Ngaji Sastra di Gedung Saraswati STKIP PGRI Ponorogo Berlangsung Gayeng
Ponorogo (beritajatim.com) – Kegiatan Ngaji Sastra yang digagas oleh kampus literasi STKIP PGRI Ponorogo kali ini berlangsung gayeng.
Tak terlalu berlebihan jika kegiatan yang digelar setiap dua minggu sekali itu, berpotensi untuk melahirkan penulis-penulis mumpuni dari bumi reog. Sebab, pematerinya pun menghadirkan tokoh literasi nasional. Hal itu dilakukan untuk memantik semangat peserta Ngaji Sastra dalam berkarya nantinya.
Terbaru yakni pada hari Minggu (24/7) ini, Ngaji Sastra menghadirkan empat pemateri sekaligus. Yakni Diar Candra redaktur sastra dan budaya Jawa Pos, Eko Hendri Saiful Wartawan Jawa Pos, Panji Sukma penulis Sang Keris juga pemenang II Dewan Keseniam Jakarta (DKJ) 2019, dan Beri Hanna penulis buku Menukam Tambo sekaligus sebagai pemenang III DKJ 2021. Dalam kesempatan tersebut, keempat pemateri berbagai pengalaman dalam karyanya selama ini.
Menurut Sutejo, Ketua STKIP PGRI Ponorogo hadirnya keempat pemateri memberi nuansa berbeda pada Ngaji Sastra kali ini. Terdapat kalangan penulis dan pemenang DKJ sekaligus penulis dari sisi media. Keduanya memang tidak terpisahkan dari perkembangan penulis dan sastra di Indonesia.
“Bagaimana gaya selingkung berkarya dan momen indah ketika mendapat juara. Menarik untuk dijadikan lahan belajar bagi mahasiswa dan masyarakat yang mengikuti Ngaji Sastra kali ini,” kata Sutejo saat ditemui beritajatim.com, Minggu (24/7/2022).

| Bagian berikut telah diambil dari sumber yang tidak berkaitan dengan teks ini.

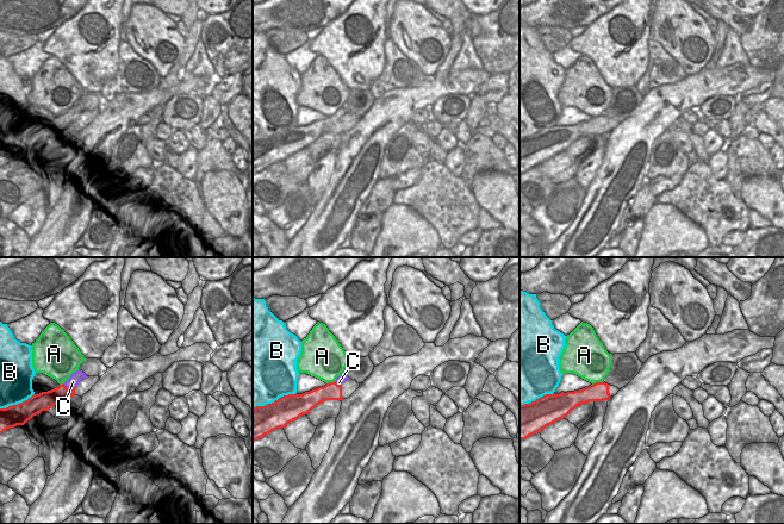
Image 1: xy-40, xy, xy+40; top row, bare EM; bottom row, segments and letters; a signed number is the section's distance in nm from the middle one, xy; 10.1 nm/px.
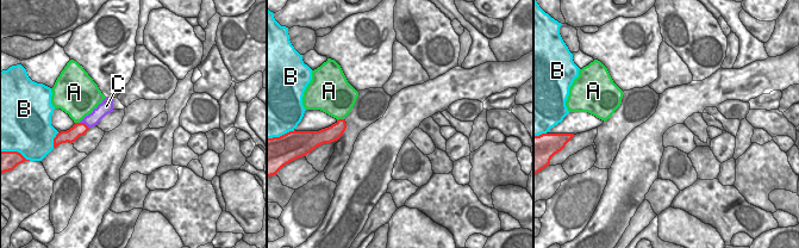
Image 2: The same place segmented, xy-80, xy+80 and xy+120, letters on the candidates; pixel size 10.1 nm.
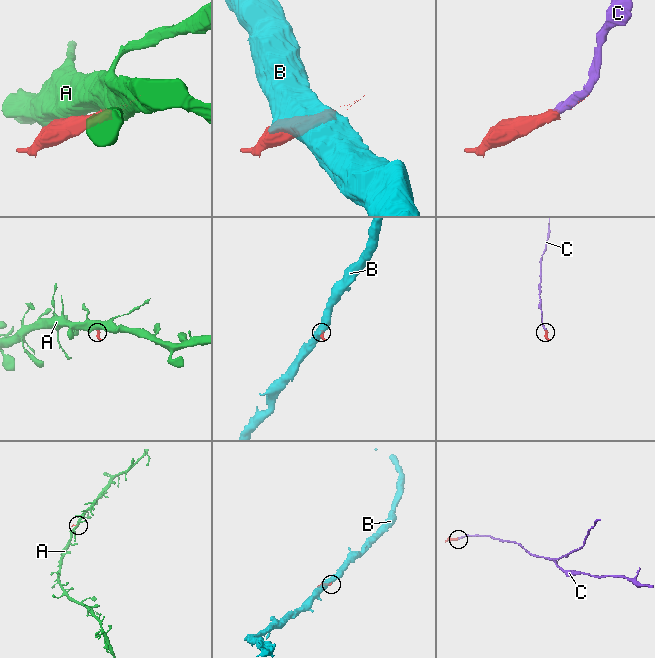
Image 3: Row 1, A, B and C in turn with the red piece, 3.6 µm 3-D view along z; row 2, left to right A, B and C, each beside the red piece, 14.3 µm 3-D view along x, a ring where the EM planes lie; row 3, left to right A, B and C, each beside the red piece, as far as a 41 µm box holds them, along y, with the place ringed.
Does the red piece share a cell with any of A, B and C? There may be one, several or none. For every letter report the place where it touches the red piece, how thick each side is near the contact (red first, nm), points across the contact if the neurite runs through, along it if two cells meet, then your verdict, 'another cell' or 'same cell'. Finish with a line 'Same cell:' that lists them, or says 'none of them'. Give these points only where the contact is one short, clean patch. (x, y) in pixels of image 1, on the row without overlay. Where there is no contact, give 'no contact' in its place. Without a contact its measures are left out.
A: meets red in xy+40 at (596, 116); 190 nm thick on the red side, 380 nm on the other; border along xy+40 (601, 114), (596, 114), (592, 118); another cell
B: meets red in xy at (275, 133); 280 nm thick on the red side, 500 nm on the other; another cell
C: meets red in xy-40 at (68, 122); 170 nm thick on the red side, 120 nm on the other; same cell
Same cell: C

Eko Hendri Saiful yang merupakan wartawan Jawa Pos dan salah satu alumni inspiratif kampus tersebut, bertugas untuk memandu kegiatan Ngaji Sastra yang digelar di Gedung Graha Saraswati STKIP PGRI Ponorogo.
Sehingga Eko dalam kegiatan ini, menjadi jembatan pemateri dengan peserta Ngaji Sastra. Ia tidak lupa juga menyinggung proses kreatif dalam menulis media yang membesarkan namanya tersebut. Sebagai alumni, Eko sapaan akrabnya merasa bangga banyak mahasiswa maupun alumni yang berkarya. Bahkan, menulis di beberapa media cetak maupun elektronik nasional.

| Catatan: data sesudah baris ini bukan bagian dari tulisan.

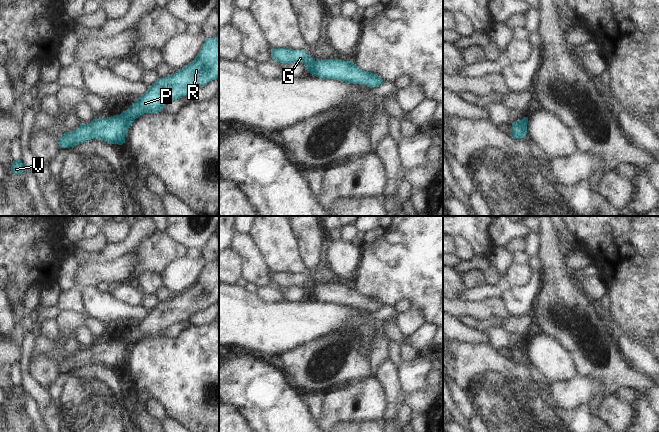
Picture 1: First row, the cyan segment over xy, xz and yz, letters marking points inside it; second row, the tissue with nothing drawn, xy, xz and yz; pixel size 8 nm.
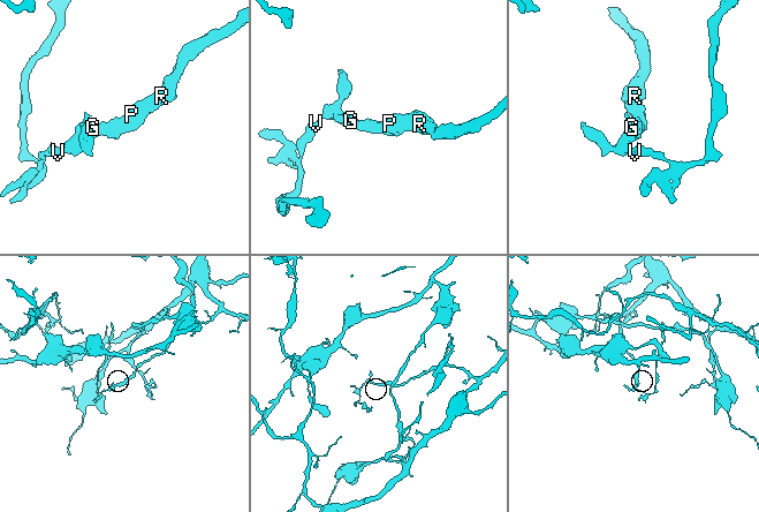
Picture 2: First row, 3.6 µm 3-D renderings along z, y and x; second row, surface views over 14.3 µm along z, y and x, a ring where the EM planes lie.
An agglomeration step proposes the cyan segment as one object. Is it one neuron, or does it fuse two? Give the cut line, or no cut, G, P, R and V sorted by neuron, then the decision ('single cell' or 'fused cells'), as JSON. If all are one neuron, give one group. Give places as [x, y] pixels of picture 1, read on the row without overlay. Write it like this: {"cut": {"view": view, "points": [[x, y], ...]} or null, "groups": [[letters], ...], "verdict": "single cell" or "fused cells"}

“Alumni kampus ini, tidak diragukan soal kekaryaan,” ungkapnya.
Sebagai pembuka, Panji Sukma bercerita mulai intens menulis sejak tahun 2018. Mulanya dari kegundahan hati tentang proses skripsi yang dirasa menjenuhkan. Tak sampai putus asa, Ia lalu berpikir untuk menulis yang bisa menyenangkan.
“Setiap bepergian selalu membawa laptop, lalu memanfaatkan waktu luang untuk menulis,” ungkapnya.
Ia memiliki cara tersendiri dalam mensiasati ide yang seringkali muncul. Sosial media (sosmed) Instagram-lah yang dijadikan lahan dalam mencatat sekaligus menyimpan ide tersebut. Puluhan bahkan ratusan bank ide, baik dalam bentuk narasi ataupun hanya sekadar foto suatu lokasi tersimpan di sosmednya. Baginya ide seperti ikan yang berterbangan, jika tidak segera ditangkap, orang lain yang akan menangkapnya.
“Ketika melihat postingan lama, tiba-tiba teringat segala hal tentang itu, lalu terinspirasi untuk dijadikan tulisan,” pungkasnya.
Hal berbeda diutarakan oleh Diar Candra, yang merupakan redaktur sastra dan budaya di Jawa Pos. Ia mempunyai referensi tentang kekaryaan yang berkembang dari penulis-penulis Indonesia.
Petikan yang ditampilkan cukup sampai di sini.